After assessing monetary sanctions against Alpha for bad faith conduct – trying to extract settlements from the ISP customers with no real intent to litigate – the trial court entered a money judgment against Alpha for the subpoena respondents and John Doe defendants.
Through post-judgment discovery, the subpoena defendants learned that Hansmeier had transferred over $150,000 from Alpha, defunding it in the process.
The judgment creditor defendants then moved to amend the judgment to add Hansmeier individually under a piercing the corporate veil theory. After the trial court granted the motion, Alpha and Hansmeier appealed.
Held: Affirmed
Rules/Reasoning:
In Minnesota, a district court has jurisdiction to take actions to enforce a judgment when the judgment is uncollectable and where refusing to amend a judgment would be inequitable.
A classic example of an equitable remedy that a court can apply to amend an unsatisfied money judgment is piercing the corporate veil. A Minnesota court will pierce the corporate veil where (1) a judgment debtor is the alter ego of another person or entity and (2) where there is fraud.
The alter ego analysis looks at a medley of factors including, among others, whether the judgment debtor was sufficiently capitalized, whether corporate formalities were followed, payment or nonpayment of dividends, and whether the dominant shareholder siphoned funds from an entity to avoid paying the entity’s debts.
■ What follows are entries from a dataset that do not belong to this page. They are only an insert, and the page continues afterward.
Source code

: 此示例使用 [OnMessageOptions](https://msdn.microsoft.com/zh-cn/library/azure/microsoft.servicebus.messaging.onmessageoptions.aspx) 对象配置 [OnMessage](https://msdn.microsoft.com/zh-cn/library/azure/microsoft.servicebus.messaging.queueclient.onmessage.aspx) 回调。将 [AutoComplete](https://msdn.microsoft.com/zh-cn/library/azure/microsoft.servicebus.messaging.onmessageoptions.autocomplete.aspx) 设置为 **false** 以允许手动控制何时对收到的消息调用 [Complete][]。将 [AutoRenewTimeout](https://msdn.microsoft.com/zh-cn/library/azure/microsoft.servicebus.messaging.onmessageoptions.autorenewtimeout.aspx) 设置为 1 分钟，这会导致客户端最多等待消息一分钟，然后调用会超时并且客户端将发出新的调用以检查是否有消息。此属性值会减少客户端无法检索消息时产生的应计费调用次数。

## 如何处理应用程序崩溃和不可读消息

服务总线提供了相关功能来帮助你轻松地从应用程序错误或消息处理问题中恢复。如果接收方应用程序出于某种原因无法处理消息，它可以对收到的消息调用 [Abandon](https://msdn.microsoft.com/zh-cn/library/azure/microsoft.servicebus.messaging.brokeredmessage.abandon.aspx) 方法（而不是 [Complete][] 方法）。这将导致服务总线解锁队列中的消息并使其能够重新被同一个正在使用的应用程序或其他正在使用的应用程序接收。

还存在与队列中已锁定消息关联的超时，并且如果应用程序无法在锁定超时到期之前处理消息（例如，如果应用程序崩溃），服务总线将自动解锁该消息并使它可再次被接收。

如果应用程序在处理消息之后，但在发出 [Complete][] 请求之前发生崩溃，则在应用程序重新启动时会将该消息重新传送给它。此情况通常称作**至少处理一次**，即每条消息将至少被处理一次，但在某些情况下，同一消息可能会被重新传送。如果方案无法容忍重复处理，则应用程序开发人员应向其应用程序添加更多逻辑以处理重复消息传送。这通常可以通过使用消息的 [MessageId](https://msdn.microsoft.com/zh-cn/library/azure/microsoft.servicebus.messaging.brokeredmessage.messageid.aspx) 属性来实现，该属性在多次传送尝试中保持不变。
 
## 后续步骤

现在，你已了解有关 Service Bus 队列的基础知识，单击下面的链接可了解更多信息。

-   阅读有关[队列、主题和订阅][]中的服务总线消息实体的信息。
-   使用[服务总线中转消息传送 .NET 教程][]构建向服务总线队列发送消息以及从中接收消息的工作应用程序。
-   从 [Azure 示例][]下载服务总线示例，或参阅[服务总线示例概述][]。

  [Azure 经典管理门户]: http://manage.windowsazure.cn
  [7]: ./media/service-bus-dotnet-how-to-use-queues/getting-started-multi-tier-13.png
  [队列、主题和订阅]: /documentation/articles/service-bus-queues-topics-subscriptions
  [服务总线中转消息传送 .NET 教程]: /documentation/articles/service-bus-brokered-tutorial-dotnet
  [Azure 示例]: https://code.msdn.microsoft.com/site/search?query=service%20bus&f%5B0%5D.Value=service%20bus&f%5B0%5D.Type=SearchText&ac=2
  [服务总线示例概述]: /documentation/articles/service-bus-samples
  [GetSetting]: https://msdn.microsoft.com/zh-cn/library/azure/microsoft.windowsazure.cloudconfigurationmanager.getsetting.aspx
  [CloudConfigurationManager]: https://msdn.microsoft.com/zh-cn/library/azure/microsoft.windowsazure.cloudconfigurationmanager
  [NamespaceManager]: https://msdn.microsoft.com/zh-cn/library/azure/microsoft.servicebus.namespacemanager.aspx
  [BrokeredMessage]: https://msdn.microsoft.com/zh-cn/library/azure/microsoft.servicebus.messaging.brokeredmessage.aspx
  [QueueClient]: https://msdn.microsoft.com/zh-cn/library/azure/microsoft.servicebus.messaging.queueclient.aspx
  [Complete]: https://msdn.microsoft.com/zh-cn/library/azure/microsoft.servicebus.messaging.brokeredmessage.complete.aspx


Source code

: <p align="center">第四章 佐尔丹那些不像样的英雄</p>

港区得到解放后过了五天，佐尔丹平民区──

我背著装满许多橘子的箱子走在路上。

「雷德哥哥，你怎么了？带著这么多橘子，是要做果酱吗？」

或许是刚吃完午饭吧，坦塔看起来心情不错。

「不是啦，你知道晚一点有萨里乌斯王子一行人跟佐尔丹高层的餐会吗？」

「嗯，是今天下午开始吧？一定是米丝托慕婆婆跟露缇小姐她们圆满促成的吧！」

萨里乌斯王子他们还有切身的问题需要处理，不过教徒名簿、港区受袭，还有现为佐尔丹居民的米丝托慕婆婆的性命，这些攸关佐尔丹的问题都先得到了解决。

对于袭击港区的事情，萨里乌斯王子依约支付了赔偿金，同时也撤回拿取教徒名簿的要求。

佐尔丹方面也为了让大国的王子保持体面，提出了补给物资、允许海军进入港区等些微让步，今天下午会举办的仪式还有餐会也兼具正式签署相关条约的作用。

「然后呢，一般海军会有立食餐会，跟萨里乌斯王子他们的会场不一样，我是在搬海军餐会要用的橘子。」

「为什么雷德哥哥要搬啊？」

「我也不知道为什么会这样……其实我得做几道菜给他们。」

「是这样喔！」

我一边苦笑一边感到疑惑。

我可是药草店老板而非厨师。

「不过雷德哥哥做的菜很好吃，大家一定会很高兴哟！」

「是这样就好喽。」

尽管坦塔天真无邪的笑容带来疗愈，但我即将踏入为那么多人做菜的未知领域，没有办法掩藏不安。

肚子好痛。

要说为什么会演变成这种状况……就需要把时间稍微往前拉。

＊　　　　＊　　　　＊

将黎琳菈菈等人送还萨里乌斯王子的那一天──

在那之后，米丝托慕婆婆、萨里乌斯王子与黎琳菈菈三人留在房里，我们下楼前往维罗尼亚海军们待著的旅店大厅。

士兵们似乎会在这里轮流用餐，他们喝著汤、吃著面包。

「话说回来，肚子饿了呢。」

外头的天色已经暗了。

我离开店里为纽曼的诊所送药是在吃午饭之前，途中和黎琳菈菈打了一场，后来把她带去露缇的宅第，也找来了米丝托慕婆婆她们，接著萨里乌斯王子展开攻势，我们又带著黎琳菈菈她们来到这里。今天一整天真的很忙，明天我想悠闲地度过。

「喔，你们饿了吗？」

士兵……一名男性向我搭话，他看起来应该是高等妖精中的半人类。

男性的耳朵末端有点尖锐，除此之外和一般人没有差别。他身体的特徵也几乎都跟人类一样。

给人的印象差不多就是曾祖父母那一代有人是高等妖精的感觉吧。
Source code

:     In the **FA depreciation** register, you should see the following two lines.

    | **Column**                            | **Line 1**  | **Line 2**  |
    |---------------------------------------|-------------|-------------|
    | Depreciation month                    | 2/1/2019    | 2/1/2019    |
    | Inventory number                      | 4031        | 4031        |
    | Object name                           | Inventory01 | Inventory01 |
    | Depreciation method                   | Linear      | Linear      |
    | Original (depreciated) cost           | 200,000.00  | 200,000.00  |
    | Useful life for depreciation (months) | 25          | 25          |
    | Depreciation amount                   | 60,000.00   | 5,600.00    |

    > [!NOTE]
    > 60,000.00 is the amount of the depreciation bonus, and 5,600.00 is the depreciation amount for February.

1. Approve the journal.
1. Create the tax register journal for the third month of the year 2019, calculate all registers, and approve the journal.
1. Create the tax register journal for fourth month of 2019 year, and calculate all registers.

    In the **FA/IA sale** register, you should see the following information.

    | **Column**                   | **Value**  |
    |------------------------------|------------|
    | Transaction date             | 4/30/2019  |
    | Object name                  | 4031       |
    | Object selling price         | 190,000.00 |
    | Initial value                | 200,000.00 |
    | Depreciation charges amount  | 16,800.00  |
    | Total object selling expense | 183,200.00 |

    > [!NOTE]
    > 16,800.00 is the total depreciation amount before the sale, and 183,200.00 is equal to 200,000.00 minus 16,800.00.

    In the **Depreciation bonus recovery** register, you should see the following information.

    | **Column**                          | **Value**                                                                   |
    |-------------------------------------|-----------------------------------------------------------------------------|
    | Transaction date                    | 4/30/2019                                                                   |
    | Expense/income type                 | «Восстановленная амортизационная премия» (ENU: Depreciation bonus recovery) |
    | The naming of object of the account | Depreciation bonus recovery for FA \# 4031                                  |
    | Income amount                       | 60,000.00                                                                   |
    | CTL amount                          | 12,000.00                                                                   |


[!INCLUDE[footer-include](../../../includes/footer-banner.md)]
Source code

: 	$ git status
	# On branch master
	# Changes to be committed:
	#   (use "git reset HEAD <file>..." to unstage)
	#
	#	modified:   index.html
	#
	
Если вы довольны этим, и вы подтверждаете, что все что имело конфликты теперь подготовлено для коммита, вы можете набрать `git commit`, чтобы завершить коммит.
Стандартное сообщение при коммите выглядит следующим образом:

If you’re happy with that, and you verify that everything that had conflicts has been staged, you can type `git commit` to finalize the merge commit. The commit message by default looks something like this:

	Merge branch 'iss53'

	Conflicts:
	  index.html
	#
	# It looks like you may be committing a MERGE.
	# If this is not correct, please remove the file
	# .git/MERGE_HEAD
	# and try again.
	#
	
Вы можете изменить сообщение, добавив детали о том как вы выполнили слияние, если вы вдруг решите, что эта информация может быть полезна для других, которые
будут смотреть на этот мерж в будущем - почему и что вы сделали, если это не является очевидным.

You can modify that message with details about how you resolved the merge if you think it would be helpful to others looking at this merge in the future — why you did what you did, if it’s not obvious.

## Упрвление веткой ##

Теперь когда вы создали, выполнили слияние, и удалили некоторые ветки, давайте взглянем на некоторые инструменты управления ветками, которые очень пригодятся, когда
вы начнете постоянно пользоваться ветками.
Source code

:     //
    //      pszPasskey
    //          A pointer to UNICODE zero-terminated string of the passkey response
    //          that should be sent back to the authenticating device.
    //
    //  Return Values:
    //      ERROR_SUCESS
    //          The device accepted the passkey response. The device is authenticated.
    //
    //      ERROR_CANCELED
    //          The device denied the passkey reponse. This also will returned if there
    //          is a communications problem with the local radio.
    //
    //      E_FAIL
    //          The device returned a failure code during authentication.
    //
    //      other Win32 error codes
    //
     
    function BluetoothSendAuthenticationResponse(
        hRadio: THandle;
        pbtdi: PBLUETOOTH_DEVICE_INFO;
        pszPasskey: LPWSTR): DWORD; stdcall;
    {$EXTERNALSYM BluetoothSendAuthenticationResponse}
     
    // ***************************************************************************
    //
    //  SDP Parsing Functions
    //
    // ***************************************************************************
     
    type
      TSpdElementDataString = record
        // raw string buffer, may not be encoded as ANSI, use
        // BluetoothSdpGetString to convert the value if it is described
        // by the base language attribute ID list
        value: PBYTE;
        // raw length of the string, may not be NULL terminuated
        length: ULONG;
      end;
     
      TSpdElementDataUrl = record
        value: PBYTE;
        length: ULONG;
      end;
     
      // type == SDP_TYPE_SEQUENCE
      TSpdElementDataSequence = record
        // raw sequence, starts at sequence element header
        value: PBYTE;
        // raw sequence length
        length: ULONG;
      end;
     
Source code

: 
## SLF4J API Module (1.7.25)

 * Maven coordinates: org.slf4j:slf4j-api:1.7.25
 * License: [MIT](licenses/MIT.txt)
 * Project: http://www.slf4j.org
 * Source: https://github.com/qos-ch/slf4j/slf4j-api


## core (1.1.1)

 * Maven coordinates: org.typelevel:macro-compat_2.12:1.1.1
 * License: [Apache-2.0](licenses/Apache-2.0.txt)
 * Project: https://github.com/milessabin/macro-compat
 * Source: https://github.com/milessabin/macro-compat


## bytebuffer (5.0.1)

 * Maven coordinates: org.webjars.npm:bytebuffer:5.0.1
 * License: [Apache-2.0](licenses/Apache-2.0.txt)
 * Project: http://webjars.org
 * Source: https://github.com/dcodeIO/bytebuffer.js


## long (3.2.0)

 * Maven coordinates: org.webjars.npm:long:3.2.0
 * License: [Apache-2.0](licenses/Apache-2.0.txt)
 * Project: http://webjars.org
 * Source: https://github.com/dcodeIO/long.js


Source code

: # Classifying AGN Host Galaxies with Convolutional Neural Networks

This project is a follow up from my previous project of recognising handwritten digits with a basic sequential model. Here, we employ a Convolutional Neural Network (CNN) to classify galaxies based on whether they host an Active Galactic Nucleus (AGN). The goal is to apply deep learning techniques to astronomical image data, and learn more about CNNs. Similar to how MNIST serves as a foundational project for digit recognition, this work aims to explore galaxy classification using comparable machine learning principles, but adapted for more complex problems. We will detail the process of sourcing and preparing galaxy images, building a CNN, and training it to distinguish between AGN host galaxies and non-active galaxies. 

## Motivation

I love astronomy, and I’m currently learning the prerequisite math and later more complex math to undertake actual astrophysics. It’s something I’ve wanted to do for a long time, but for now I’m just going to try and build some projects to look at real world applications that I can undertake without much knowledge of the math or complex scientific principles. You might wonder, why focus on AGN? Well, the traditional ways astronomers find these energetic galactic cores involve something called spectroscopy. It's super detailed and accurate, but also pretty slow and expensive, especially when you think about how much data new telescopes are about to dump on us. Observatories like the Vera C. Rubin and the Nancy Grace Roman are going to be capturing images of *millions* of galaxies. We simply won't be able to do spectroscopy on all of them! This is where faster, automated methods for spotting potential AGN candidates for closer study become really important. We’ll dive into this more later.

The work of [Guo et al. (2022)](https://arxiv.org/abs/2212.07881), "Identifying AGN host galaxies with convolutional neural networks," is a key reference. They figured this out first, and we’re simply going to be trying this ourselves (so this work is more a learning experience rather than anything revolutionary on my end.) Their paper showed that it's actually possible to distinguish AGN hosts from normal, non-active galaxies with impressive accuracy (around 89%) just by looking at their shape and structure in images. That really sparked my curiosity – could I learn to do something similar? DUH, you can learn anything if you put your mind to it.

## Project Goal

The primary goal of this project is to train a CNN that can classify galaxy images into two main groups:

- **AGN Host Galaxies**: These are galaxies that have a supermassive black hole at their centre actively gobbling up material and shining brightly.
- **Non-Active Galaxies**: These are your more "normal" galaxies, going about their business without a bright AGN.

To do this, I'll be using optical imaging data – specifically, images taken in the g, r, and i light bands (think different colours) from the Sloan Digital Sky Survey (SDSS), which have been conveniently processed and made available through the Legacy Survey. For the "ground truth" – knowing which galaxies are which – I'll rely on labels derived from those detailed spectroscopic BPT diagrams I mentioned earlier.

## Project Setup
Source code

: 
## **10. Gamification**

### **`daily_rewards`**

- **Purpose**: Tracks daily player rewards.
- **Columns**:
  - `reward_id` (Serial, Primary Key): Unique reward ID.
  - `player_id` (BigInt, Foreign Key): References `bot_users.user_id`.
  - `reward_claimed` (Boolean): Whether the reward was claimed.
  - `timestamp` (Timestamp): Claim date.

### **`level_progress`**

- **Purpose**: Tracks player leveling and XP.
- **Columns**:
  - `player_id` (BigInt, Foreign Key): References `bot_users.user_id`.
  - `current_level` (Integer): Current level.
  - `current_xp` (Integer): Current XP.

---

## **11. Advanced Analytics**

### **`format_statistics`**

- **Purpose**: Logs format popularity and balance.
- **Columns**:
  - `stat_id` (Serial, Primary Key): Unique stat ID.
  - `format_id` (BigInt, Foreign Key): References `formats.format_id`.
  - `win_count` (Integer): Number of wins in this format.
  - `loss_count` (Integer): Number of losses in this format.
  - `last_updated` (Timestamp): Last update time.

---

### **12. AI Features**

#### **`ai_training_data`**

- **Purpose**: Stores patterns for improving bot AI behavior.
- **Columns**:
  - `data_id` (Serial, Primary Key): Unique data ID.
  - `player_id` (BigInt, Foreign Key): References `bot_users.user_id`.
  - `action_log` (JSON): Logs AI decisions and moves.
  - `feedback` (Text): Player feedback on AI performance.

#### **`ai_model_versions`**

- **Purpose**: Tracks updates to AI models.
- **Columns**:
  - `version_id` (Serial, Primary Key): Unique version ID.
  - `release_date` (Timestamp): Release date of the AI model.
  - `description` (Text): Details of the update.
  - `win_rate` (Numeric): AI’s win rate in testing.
The fraud piercing factor considers whether an individual has used the corporate form to gain an undeserved advantage. The party trying to pierce the corporate veil doesn’t have to show actual (read: intentional) fraud but must instead show the corporate entity operated as a constructive fraud on the judgment creditor.
Here, the defendants established both piercing prongs. The evidence clearly showed Alpha was used to further Hansmeier’s personal purposes, there was a disregard for basic corporate formalities and the firm was insufficiently and deliberately undercapitalized.
The court also found that it would be fundamentally unfair for Hansmeier to escape judgment here; noting that Hansmeier emptied Alpha’s bank accounts after it became clear that defendants were trying to enforce the money judgment against the Alpha firm.
Afterword:
While a Minnesota state court ruling won’t bind other jurisdictions, the case is post-worthy The case lesson is clear: if a court (at least in Minnesota) sees suspicious emptying of corporate assets when it’s about to enter a money judgment, it has equitable authority to modify a judgment so that it binds any individual who is siphoning the corporate assets.
The case is also significant because it breaks from states like Illinois that specify that piercing the corporate veil is not available in post-judgment proceedings. In Illinois and other states, a judgment creditor like the Guava defendants would have to file a separate lawsuit to pierce the corporate veil. This obviously would entail spending time and money trying to attach assets that likely would be dissipated by case’s end. The court here avoided what it viewed as an unfair result simply by amending the money judgment to add Hansmeier as a judgment debtor even though he was never a party to the lawsuit.